Sunday, December 22, 2024

Clinton to Travel to Mexico to Address Drug Trade Violence

Secretary of State Hillary Rodham Clinton will visit Mexico this Wednesday to meet with Mexican President Felipe Calderón. She will visit Mexico City and Monterrey to discuss the escalating drug violence and trade rules between Mexico and the United States.

This will mark the first cabinet member visit to Mexico before Obama’s visit April 16-17.  Homeland Security Secretary Janet Napolitano and Attorney General Eric Holder have scheduled visits to Mexico in April as well.

“We have a number of speed bumps in the relationship,” said Harley Shaiken, director of the Center for Latin American Studies at the University of California, Berkeley. “The visit is meant to flatten them.”

The most pressing issue that Clinton will address is Mexico’s crackdown on drug cartels that has resulted in brutal murders in the border cities of Tijuana and Juárez. Cartel violence has killed 6,290 people across Mexico last year and more than 1,000 in the first eight weeks of 2009, according to Mexico’s government.

Violence has also trickled into the United States, where Mexican drug cartels are believed to operate in 230 cities, according to a recent U.S. Justice Department report.

Clinton is expected to address Mexico’s accusations that U.S. authorities are doing little to reduce drug use and drug trade within the United States. USA Today reports that Napolitano plans to send a large number of federal agents to the border, but how many and how much will be spent are still to be announced.

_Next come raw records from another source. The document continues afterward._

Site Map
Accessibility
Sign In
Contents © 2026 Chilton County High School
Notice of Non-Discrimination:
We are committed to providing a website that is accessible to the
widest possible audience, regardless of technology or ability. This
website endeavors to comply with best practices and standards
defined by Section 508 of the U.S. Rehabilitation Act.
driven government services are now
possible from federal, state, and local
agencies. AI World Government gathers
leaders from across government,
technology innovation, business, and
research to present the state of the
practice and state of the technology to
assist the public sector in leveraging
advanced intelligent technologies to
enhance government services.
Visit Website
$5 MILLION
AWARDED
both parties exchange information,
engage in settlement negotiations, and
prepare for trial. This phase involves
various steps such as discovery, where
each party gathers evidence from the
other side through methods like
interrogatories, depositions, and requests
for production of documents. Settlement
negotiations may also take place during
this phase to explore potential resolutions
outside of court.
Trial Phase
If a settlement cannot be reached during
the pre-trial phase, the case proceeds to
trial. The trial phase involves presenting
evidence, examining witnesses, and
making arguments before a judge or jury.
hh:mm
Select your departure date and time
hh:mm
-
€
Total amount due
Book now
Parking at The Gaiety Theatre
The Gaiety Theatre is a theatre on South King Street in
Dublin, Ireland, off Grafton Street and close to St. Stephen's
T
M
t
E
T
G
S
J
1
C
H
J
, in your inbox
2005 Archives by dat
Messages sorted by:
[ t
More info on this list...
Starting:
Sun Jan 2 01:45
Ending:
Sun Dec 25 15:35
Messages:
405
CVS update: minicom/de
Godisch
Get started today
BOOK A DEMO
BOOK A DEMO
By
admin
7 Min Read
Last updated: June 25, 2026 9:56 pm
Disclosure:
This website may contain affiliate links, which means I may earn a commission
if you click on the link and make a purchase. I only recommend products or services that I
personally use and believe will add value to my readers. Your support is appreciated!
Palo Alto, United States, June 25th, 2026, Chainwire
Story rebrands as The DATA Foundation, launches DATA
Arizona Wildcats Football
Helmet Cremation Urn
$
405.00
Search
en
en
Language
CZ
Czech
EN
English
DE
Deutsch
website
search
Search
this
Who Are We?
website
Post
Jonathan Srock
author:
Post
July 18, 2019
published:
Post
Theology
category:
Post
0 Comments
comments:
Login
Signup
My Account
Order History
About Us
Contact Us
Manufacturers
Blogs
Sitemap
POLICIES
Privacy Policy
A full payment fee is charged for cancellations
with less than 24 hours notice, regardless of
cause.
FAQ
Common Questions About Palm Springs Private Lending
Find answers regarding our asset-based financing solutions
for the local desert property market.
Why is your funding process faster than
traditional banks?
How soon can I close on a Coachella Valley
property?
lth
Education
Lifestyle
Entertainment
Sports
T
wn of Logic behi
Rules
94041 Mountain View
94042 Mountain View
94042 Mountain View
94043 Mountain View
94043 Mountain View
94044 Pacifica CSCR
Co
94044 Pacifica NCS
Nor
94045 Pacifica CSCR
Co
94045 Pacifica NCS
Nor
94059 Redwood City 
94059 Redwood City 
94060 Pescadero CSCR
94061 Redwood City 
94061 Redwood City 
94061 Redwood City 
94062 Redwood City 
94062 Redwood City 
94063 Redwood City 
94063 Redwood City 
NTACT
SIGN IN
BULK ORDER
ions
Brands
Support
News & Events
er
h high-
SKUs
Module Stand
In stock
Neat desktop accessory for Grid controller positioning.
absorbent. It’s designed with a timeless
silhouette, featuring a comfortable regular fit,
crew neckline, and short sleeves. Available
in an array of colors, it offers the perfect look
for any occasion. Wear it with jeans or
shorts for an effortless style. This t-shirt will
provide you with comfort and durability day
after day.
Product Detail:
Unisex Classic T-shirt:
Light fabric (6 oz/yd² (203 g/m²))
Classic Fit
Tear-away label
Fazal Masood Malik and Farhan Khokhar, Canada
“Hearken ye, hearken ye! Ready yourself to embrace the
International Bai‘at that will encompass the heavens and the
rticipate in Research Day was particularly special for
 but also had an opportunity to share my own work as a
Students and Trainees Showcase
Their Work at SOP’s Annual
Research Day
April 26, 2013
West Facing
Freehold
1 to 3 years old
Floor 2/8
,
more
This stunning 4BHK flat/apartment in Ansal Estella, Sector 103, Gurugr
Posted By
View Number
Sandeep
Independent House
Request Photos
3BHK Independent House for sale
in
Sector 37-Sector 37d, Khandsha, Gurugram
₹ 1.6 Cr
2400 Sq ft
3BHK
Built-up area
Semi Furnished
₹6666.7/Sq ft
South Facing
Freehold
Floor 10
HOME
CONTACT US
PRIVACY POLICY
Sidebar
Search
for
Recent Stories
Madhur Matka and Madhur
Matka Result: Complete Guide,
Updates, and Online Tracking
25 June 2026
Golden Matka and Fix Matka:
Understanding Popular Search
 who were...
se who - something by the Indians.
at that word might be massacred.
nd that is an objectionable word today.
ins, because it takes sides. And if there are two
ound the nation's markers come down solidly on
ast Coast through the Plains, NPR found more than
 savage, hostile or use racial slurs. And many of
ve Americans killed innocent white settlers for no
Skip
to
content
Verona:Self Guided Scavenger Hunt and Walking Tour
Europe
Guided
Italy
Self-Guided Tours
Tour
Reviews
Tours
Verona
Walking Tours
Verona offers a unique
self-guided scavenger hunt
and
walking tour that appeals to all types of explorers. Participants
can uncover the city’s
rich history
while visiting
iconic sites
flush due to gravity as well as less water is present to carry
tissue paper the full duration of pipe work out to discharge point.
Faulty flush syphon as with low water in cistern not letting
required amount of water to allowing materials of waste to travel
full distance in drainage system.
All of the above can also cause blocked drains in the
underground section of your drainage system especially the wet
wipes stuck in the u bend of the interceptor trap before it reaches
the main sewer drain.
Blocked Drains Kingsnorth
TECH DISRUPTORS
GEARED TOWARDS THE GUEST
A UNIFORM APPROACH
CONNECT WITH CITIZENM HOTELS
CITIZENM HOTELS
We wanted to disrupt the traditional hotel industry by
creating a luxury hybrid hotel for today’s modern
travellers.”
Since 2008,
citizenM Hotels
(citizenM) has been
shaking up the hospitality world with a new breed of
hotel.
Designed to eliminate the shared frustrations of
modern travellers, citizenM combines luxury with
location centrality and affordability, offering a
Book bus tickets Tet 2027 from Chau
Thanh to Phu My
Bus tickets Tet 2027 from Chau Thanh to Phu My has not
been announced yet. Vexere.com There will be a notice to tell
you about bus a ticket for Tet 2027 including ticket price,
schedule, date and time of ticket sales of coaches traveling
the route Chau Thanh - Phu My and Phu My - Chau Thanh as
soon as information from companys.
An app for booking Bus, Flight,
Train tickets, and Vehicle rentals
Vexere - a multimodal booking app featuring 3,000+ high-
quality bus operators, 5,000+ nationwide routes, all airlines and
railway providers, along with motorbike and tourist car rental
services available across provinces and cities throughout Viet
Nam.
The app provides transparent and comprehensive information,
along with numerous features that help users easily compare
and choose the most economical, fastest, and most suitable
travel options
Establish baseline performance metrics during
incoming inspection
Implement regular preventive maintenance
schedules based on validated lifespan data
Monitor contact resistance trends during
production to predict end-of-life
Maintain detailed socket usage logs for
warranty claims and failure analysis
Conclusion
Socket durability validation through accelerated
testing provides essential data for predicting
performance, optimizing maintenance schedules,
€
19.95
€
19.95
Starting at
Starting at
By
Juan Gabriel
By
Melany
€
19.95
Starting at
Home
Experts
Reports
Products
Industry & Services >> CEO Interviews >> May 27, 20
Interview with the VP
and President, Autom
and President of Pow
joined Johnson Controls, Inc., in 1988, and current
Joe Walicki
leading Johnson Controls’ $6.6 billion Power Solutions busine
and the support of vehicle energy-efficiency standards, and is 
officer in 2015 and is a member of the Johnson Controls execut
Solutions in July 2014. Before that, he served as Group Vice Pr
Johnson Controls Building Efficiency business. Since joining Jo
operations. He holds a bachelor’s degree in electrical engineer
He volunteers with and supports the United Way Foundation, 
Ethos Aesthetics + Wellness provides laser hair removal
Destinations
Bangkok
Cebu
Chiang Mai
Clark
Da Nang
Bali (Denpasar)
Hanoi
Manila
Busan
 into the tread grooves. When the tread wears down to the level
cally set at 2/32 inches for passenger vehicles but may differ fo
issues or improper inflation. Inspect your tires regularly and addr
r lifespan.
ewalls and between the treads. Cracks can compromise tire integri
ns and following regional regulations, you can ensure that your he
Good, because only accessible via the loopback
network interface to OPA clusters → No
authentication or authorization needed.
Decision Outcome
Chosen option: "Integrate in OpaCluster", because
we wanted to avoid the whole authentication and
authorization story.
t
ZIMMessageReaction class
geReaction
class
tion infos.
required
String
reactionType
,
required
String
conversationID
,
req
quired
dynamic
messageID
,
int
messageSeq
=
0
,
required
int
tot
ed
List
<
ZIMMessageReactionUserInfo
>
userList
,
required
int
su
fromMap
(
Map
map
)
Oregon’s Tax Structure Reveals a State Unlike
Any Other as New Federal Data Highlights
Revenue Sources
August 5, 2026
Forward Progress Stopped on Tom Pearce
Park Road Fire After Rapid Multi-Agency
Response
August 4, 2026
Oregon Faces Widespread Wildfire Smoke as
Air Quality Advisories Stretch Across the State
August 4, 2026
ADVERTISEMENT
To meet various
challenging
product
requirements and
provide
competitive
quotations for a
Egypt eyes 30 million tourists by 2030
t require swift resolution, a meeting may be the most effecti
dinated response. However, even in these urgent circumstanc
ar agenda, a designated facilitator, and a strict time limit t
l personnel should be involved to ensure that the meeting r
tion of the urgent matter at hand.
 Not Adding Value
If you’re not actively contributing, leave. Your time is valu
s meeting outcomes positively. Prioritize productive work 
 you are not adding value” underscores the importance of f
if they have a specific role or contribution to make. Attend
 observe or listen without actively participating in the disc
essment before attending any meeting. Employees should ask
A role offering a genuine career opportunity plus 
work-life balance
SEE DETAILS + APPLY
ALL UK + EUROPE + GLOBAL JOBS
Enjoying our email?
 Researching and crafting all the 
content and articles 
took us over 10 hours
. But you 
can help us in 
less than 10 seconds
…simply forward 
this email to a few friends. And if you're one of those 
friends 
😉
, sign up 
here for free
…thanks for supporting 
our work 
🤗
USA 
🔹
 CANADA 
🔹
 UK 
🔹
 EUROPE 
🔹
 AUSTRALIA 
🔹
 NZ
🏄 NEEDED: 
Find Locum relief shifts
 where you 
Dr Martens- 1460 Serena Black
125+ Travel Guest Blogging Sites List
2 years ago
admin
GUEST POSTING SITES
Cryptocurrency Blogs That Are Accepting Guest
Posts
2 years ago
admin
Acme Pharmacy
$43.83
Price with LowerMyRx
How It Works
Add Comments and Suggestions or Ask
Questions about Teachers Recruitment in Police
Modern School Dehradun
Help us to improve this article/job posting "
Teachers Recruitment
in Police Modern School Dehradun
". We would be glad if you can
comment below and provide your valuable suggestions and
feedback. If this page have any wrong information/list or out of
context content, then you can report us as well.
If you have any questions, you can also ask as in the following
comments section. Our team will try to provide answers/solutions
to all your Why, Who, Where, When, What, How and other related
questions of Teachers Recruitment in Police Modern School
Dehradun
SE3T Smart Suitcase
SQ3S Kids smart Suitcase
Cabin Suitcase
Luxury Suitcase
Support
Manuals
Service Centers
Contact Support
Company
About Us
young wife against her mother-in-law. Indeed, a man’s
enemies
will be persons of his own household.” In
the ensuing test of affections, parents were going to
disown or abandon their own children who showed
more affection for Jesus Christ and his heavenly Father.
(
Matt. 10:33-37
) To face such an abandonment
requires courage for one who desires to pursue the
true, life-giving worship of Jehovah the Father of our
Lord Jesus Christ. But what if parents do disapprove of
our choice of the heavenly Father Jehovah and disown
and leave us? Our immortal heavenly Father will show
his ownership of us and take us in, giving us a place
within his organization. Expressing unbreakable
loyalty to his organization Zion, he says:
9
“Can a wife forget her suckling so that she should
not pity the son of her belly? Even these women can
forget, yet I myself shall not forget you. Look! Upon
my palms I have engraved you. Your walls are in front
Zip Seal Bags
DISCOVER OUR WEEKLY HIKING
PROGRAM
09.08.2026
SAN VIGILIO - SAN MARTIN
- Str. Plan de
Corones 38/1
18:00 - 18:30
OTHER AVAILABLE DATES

Also on the agenda will be the Merida Initiative, an aid package that the United States has cut funding for even though it is aimed at helping Mexico’s drug fight. Congress recently cut their aid from $450 million to $300 million.

Mexico also would like for the United States to restrict the sale of guns  which can often end up in the hands of Mexican smugglers.

NAFTA also will be part of Clinton’s conversations with Calderón as both countries struggle in the current economic downturn. As previously reported in La Plaza, Congress challenged NAFTA by canceling funding for a pilot program that would allow Mexican trucks to travel on U.S. highways. Mexico responded by slapping tariffs of 10%-45% on some U.S. goods.

During the presidential campaign, both Obama and Clinton said they wanted to renegotiate the 1994 trade pact with Mexico and Canada to better protect U.S. workers.

Immigration reform is not expected to be at top on the agenda because of other more urgent issues such as the economy.